___ Source passage

The Baseline policy prevents known privilege escalation vectors. Pods must not:

yaml
# All of these are DENIED under Baseline:

# 1. No privileged containers
securityContext:
  privileged: true          # DENIED

# 2. No host namespaces
spec:
  hostNetwork: true         # DENIED
  hostPID: true             # DENIED
  hostIPC: true             # DENIED

# 3. No hostPath volumes
volumes:
- name: host
  hostPath:                 # DENIED
    path: /

# 4. No adding SYS_ADMIN capability
securityContext:
  capabilities:
    add: ["SYS_ADMIN"]     # DENIED

# 5. No Unmasked procMount
securityContext:
  procMount: Unmasked       # DENIED

# 6. Restricted hostPort range
ports:
- hostPort: 9999            # Limited (0-65535 range check)

Restricted Level Restrictions (in Addition to Baseline)

yaml
# Everything from Baseline PLUS:

# 1. Must drop ALL capabilities (only NET_BIND_SERVICE allowed to add)
securityContext:
  capabilities:
    drop: ["ALL"]           # REQUIRED
    add: ["NET_RAW"]        # DENIED (only NET_BIND_SERVICE allowed)

______
___ Available data

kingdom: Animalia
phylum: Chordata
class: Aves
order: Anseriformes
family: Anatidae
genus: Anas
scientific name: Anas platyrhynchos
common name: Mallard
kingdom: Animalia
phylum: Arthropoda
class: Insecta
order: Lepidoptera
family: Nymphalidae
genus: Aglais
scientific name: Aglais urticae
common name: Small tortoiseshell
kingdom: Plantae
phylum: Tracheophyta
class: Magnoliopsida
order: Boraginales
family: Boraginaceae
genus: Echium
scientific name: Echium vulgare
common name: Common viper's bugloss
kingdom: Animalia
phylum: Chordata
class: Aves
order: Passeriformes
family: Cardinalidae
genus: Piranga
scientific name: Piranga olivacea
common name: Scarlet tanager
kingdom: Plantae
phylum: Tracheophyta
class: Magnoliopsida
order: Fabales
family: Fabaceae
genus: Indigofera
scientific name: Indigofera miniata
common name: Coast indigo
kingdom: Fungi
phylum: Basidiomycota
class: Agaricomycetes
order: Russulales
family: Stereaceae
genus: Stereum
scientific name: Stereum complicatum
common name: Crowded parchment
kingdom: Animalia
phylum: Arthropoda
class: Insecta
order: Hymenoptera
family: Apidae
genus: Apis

______

Pick up the passage on Kubernetes pod security restrictions from its last line and continue it. The entries are separate from the passage on Kubernetes pod security restrictions.

# 2. Must run as non-root
securityContext:
  runAsNonRoot: true        # REQUIRED
  # OR runAsUser with non-zero value

# 3. Must disable privilege escalation
securityContext:
  allowPrivilegeEscalation: false  # REQUIRED

# 4. Must set seccomp profile
securityContext:
  seccompProfile:
    type: RuntimeDefault    # REQUIRED (RuntimeDefault or Localhost)

# 5. Limited volume types (only these allowed):
# - configMap, csi, downwardAPI, emptyDir, ephemeral,
#   persistentVolumeClaim, projected, secret
volumes:
- name: data
  hostPath:                 # DENIED under Restricted
    path: /data

PSS Enforcement Flow

Migration from PodSecurityPolicy to PSA

Migration Path

PodSecurityPolicy was removed in Kubernetes v1.25. If you are working with clusters that previously used PSP, here is the migration approach:

Step 1: Audit Current State

bash
# Check if PSP is still in use
kubectl get psp 2>/dev/null

# Map PSP policies to PSS levels
# PSP with: privileged: false, runAsUser: MustRunAsNonRoot,
#           allowPrivilegeEscalation: false
# Maps to: PSS Restricted

# PSP with: privileged: false (only)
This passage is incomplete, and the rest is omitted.